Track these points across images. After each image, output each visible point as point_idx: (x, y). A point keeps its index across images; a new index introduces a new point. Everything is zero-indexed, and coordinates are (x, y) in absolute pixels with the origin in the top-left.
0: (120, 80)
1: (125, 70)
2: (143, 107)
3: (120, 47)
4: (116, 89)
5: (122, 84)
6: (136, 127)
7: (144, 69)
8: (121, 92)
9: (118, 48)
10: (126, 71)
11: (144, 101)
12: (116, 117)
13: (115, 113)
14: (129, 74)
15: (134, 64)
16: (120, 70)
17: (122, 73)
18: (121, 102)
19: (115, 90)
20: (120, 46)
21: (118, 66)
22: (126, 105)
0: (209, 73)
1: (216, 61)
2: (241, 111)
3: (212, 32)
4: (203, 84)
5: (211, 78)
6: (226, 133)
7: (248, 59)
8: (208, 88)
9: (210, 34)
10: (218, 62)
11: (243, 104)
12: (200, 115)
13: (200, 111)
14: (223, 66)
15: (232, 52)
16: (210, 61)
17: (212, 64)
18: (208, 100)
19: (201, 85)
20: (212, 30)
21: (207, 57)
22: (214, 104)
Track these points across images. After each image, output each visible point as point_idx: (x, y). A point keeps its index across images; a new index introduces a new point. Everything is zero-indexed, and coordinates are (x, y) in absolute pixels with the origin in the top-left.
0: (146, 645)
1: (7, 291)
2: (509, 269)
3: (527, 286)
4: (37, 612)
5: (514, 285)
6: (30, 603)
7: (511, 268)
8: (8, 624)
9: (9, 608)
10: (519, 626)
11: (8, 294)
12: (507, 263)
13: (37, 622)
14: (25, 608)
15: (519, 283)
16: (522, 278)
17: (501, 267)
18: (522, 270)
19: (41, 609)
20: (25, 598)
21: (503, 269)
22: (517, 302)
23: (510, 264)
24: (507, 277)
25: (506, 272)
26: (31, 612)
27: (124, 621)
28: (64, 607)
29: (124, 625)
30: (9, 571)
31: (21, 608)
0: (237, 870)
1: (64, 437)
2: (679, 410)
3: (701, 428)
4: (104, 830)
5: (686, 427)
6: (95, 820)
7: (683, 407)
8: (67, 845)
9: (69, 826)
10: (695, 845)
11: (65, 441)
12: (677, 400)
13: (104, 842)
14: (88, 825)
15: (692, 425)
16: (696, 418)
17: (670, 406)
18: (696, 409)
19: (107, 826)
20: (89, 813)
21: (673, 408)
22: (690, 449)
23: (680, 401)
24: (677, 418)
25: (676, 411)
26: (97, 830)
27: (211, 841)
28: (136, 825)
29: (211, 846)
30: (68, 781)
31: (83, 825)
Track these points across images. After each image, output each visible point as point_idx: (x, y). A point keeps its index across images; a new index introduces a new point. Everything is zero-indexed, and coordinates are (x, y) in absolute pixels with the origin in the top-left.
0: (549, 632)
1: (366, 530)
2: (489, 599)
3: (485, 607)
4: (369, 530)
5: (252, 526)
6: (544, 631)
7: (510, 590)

● ● ● ●

Can you recast all of the lines above as a numbered list, leaving out any blank ones?

**Problem solution:**
1. Track these points across images. After each image, output each visible point as point_idx: (x, y). A point keeps its index across images; a new index introduces a new point. Everything is zero-indexed, and coordinates are (x, y) in absolute pixels with the origin in the top-left.
2. 0: (120, 80)
3. 1: (125, 70)
4. 2: (143, 107)
5. 3: (120, 47)
6. 4: (116, 89)
7. 5: (122, 84)
8. 6: (136, 127)
9. 7: (144, 69)
10. 8: (121, 92)
11. 9: (118, 48)
12. 10: (126, 71)
13. 11: (144, 101)
14. 12: (116, 117)
15. 13: (115, 113)
16. 14: (129, 74)
17. 15: (134, 64)
18. 16: (120, 70)
19. 17: (122, 73)
20. 18: (121, 102)
21. 19: (115, 90)
22. 20: (120, 46)
23. 21: (118, 66)
24. 22: (126, 105)
25. 0: (209, 73)
26. 1: (216, 61)
27. 2: (241, 111)
28. 3: (212, 32)
29. 4: (203, 84)
30. 5: (211, 78)
31. 6: (226, 133)
32. 7: (248, 59)
33. 8: (208, 88)
34. 9: (210, 34)
35. 10: (218, 62)
36. 11: (243, 104)
37. 12: (200, 115)
38. 13: (200, 111)
39. 14: (223, 66)
40. 15: (232, 52)
41. 16: (210, 61)
42. 17: (212, 64)
43. 18: (208, 100)
44. 19: (201, 85)
45. 20: (212, 30)
46. 21: (207, 57)
47. 22: (214, 104)
48. Track these points across images. After each image, output each visible point as point_idx: (x, y). A point keeps its index across images; a new index introduces a new point. Everything is zero-indexed, and coordinates are (x, y) in absolute pixels with the origin in the top-left.
49. 0: (146, 645)
50. 1: (7, 291)
51. 2: (509, 269)
52. 3: (527, 286)
53. 4: (37, 612)
54. 5: (514, 285)
55. 6: (30, 603)
56. 7: (511, 268)
57. 8: (8, 624)
58. 9: (9, 608)
59. 10: (519, 626)
60. 11: (8, 294)
61. 12: (507, 263)
62. 13: (37, 622)
63. 14: (25, 608)
64. 15: (519, 283)
65. 16: (522, 278)
66. 17: (501, 267)
67. 18: (522, 270)
68. 19: (41, 609)
69. 20: (25, 598)
70. 21: (503, 269)
71. 22: (517, 302)
72. 23: (510, 264)
73. 24: (507, 277)
74. 25: (506, 272)
75. 26: (31, 612)
76. 27: (124, 621)
77. 28: (64, 607)
78. 29: (124, 625)
79. 30: (9, 571)
80. 31: (21, 608)
81. 0: (237, 870)
82. 1: (64, 437)
83. 2: (679, 410)
84. 3: (701, 428)
85. 4: (104, 830)
86. 5: (686, 427)
87. 6: (95, 820)
88. 7: (683, 407)
89. 8: (67, 845)
90. 9: (69, 826)
91. 10: (695, 845)
92. 11: (65, 441)
93. 12: (677, 400)
94. 13: (104, 842)
95. 14: (88, 825)
96. 15: (692, 425)
97. 16: (696, 418)
98. 17: (670, 406)
99. 18: (696, 409)
100. 19: (107, 826)
101. 20: (89, 813)
102. 21: (673, 408)
103. 22: (690, 449)
104. 23: (680, 401)
105. 24: (677, 418)
106. 25: (676, 411)
107. 26: (97, 830)
108. 27: (211, 841)
109. 28: (136, 825)
110. 29: (211, 846)
111. 30: (68, 781)
112. 31: (83, 825)
113. Track these points across images. After each image, output each visible point as point_idx: (x, y). A point keeps its index across images; a new index introduces a new point. Everything is zero-indexed, and coordinates are (x, y) in absolute pixels with the origin in the top-left.
114. 0: (549, 632)
115. 1: (366, 530)
116. 2: (489, 599)
117. 3: (485, 607)
118. 4: (369, 530)
119. 5: (252, 526)
120. 6: (544, 631)
121. 7: (510, 590)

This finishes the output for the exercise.